> Task objective
Reproduce every line of the rows below verbatim, leaving nothing out and changing nothing.

## begin

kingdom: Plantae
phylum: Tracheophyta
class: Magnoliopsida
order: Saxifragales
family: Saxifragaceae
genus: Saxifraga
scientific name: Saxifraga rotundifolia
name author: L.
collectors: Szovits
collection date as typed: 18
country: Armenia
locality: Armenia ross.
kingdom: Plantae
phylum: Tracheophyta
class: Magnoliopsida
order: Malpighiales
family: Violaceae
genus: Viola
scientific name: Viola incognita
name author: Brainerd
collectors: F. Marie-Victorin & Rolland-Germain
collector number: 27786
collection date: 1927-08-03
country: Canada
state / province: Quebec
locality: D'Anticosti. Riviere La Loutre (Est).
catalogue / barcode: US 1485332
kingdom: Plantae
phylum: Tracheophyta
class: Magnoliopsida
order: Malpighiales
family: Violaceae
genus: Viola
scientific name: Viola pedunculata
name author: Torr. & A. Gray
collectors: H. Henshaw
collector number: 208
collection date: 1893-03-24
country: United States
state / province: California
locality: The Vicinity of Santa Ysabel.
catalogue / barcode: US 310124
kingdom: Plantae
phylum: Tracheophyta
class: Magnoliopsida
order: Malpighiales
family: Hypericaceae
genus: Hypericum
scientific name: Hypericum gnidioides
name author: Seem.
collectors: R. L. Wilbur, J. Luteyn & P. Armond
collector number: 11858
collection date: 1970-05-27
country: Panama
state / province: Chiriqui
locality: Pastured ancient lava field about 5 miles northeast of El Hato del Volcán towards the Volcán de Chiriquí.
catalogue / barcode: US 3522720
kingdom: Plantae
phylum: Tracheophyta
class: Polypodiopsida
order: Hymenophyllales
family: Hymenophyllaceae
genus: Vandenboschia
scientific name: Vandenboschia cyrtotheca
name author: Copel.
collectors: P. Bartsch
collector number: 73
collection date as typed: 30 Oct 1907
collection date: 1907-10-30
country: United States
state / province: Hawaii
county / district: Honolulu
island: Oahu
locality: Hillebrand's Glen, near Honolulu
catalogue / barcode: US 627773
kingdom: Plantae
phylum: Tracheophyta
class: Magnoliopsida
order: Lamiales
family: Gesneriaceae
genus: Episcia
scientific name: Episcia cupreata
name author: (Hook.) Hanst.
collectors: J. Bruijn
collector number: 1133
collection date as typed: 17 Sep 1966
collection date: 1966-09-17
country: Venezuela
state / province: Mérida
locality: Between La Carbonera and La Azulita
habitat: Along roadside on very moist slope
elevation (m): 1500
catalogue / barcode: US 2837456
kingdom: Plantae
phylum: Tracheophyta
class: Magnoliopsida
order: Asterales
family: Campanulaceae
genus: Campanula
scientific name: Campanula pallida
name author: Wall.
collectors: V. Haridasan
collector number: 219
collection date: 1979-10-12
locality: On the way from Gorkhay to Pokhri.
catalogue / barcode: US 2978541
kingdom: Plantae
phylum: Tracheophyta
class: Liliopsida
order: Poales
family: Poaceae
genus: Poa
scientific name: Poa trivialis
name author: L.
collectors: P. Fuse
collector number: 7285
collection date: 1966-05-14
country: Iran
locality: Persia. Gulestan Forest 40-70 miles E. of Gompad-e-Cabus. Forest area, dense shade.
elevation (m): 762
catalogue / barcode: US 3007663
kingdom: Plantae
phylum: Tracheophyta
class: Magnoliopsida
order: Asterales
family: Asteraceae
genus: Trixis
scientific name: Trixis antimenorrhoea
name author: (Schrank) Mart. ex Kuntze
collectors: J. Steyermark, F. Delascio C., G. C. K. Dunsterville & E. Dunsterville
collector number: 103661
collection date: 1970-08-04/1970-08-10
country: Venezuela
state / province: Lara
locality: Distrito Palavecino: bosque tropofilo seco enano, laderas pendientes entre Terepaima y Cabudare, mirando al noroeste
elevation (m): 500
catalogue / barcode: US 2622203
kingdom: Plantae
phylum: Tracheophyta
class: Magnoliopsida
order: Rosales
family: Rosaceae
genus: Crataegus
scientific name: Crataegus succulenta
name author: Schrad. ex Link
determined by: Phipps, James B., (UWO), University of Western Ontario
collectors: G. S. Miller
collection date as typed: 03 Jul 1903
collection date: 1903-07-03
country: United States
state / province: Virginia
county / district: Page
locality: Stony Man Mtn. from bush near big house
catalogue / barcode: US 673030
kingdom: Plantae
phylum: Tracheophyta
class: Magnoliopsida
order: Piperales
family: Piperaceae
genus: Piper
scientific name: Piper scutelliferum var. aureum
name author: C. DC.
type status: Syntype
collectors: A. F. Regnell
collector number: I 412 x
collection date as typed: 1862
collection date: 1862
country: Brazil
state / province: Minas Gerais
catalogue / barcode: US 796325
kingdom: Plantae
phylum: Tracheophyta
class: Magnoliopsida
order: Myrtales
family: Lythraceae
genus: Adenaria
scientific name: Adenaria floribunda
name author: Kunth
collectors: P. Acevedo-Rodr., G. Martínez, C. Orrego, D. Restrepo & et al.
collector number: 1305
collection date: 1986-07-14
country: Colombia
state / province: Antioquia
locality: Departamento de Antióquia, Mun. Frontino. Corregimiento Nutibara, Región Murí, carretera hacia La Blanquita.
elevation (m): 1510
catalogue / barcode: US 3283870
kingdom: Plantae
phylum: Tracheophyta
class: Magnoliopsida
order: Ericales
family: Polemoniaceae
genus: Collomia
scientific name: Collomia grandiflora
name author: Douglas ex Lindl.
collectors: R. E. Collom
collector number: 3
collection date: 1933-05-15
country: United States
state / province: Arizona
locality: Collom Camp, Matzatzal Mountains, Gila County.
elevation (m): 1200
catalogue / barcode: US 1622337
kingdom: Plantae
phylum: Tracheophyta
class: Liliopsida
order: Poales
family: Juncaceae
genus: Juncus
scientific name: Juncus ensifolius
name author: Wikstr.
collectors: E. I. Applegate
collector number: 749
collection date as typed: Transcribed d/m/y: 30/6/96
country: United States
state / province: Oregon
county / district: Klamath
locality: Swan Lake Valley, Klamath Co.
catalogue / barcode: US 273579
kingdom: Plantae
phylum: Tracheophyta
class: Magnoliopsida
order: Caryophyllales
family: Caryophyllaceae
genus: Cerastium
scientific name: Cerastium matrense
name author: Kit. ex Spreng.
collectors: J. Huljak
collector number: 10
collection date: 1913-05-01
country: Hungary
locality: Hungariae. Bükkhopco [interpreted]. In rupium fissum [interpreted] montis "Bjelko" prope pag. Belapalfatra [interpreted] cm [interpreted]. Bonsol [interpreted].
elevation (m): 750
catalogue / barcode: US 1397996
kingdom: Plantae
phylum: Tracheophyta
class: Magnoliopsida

## end

> Output of the task
kingdom: Plantae
phylum: Tracheophyta
class: Magnoliopsida
order: Saxifragales
family: Saxifragaceae
genus: Saxifraga
scientific name: Saxifraga rotundifolia
name author: L.
collectors: Szovits
collection date as typed: 18
country: Armenia
locality: Armenia ross.
kingdom: Plantae
phylum: Tracheophyta
class: Magnoliopsida
order: Malpighiales
family: Violaceae
genus: Viola
scientific name: Viola incognita
name author: Brainerd
collectors: F. Marie-Victorin & Rolland-Germain
collector number: 27786
collection date: 1927-08-03
country: Canada
state / province: Quebec
locality: D'Anticosti. Riviere La Loutre (Est).
catalogue / barcode: US 1485332
kingdom: Plantae
phylum: Tracheophyta
class: Magnoliopsida
order: Malpighiales
family: Violaceae
genus: Viola
scientific name: Viola pedunculata
name author: Torr. & A. Gray
collectors: H. Henshaw
collector number: 208
collection date: 1893-03-24
country: United States
state / province: California
locality: The Vicinity of Santa Ysabel.
catalogue / barcode: US 310124
kingdom: Plantae
phylum: Tracheophyta
class: Magnoliopsida
order: Malpighiales
family: Hypericaceae
genus: Hypericum
scientific name: Hypericum gnidioides
name author: Seem.
collectors: R. L. Wilbur, J. Luteyn & P. Armond
collector number: 11858
collection date: 1970-05-27
country: Panama
state / province: Chiriqui
locality: Pastured ancient lava field about 5 miles northeast of El Hato del Volcán towards the Volcán de Chiriquí.
catalogue / barcode: US 3522720
kingdom: Plantae
phylum: Tracheophyta
class: Polypodiopsida
order: Hymenophyllales
family: Hymenophyllaceae
genus: Vandenboschia
scientific name: Vandenboschia cyrtotheca
name author: Copel.
collectors: P. Bartsch
collector number: 73
collection date as typed: 30 Oct 1907
collection date: 1907-10-30
country: United States
state / province: Hawaii
county / district: Honolulu
island: Oahu
locality: Hillebrand's Glen, near Honolulu
catalogue / barcode: US 627773
kingdom: Plantae
phylum: Tracheophyta
class: Magnoliopsida
order: Lamiales
family: Gesneriaceae
genus: Episcia
scientific name: Episcia cupreata
name author: (Hook.) Hanst.
collectors: J. Bruijn
collector number: 1133
collection date as typed: 17 Sep 1966
collection date: 1966-09-17
country: Venezuela
state / province: Mérida
locality: Between La Carbonera and La Azulita
habitat: Along roadside on very moist slope
elevation (m): 1500
catalogue / barcode: US 2837456
kingdom: Plantae
phylum: Tracheophyta
class: Magnoliopsida
order: Asterales
family: Campanulaceae
genus: Campanula
scientific name: Campanula pallida
name author: Wall.
collectors: V. Haridasan
collector number: 219
collection date: 1979-10-12
locality: On the way from Gorkhay to Pokhri.
catalogue / barcode: US 2978541
kingdom: Plantae
phylum: Tracheophyta
class: Liliopsida
order: Poales
family: Poaceae
genus: Poa
scientific name: Poa trivialis
name author: L.
collectors: P. Fuse
collector number: 7285
collection date: 1966-05-14
country: Iran
locality: Persia. Gulestan Forest 40-70 miles E. of Gompad-e-Cabus. Forest area, dense shade.
elevation (m): 762
catalogue / barcode: US 3007663
kingdom: Plantae
phylum: Tracheophyta
class: Magnoliopsida
order: Asterales
family: Asteraceae
genus: Trixis
scientific name: Trixis antimenorrhoea
name author: (Schrank) Mart. ex Kuntze
collectors: J. Steyermark, F. Delascio C., G. C. K. Dunsterville & E. Dunsterville
collector number: 103661
collection date: 1970-08-04/1970-08-10
country: Venezuela
state / province: Lara
locality: Distrito Palavecino: bosque tropofilo seco enano, laderas pendientes entre Terepaima y Cabudare, mirando al noroeste
elevation (m): 500
catalogue / barcode: US 2622203
kingdom: Plantae
phylum: Tracheophyta
class: Magnoliopsida
order: Rosales
family: Rosaceae
genus: Crataegus
scientific name: Crataegus succulenta
name author: Schrad. ex Link
determined by: Phipps, James B., (UWO), University of Western Ontario
collectors: G. S. Miller
collection date as typed: 03 Jul 1903
collection date: 1903-07-03
country: United States
state / province: Virginia
county / district: Page
locality: Stony Man Mtn. from bush near big house
catalogue / barcode: US 673030
kingdom: Plantae
phylum: Tracheophyta
class: Magnoliopsida
order: Piperales
family: Piperaceae
genus: Piper
scientific name: Piper scutelliferum var. aureum
name author: C. DC.
type status: Syntype
collectors: A. F. Regnell
collector number: I 412 x
collection date as typed: 1862
collection date: 1862
country: Brazil
state / province: Minas Gerais
catalogue / barcode: US 796325
kingdom: Plantae
phylum: Tracheophyta
class: Magnoliopsida
order: Myrtales
family: Lythraceae
genus: Adenaria
scientific name: Adenaria floribunda
name author: Kunth
collectors: P. Acevedo-Rodr., G. Martínez, C. Orrego, D. Restrepo & et al.
collector number: 1305
collection date: 1986-07-14
country: Colombia
state / province: Antioquia
locality: Departamento de Antióquia, Mun. Frontino. Corregimiento Nutibara, Región Murí, carretera hacia La Blanquita.
elevation (m): 1510
catalogue / barcode: US 3283870
kingdom: Plantae
phylum: Tracheophyta
class: Magnoliopsida
order: Ericales
family: Polemoniaceae
genus: Collomia
scientific name: Collomia grandiflora
name author: Douglas ex Lindl.
collectors: R. E. Collom
collector number: 3
collection date: 1933-05-15
country: United States
state / province: Arizona
locality: Collom Camp, Matzatzal Mountains, Gila County.
elevation (m): 1200
catalogue / barcode: US 1622337
kingdom: Plantae
phylum: Tracheophyta
class: Liliopsida
order: Poales
family: Juncaceae
genus: Juncus
scientific name: Juncus ensifolius
name author: Wikstr.
collectors: E. I. Applegate
collector number: 749
collection date as typed: Transcribed d/m/y: 30/6/96
country: United States
state / province: Oregon
county / district: Klamath
locality: Swan Lake Valley, Klamath Co.
catalogue / barcode: US 273579
kingdom: Plantae
phylum: Tracheophyta
class: Magnoliopsida
order: Caryophyllales
family: Caryophyllaceae
genus: Cerastium
scientific name: Cerastium matrense
name author: Kit. ex Spreng.
collectors: J. Huljak
collector number: 10
collection date: 1913-05-01
country: Hungary
locality: Hungariae. Bükkhopco [interpreted]. In rupium fissum [interpreted] montis "Bjelko" prope pag. Belapalfatra [interpreted] cm [interpreted]. Bonsol [interpreted].
elevation (m): 750
catalogue / barcode: US 1397996
kingdom: Plantae
phylum: Tracheophyta
class: Magnoliopsida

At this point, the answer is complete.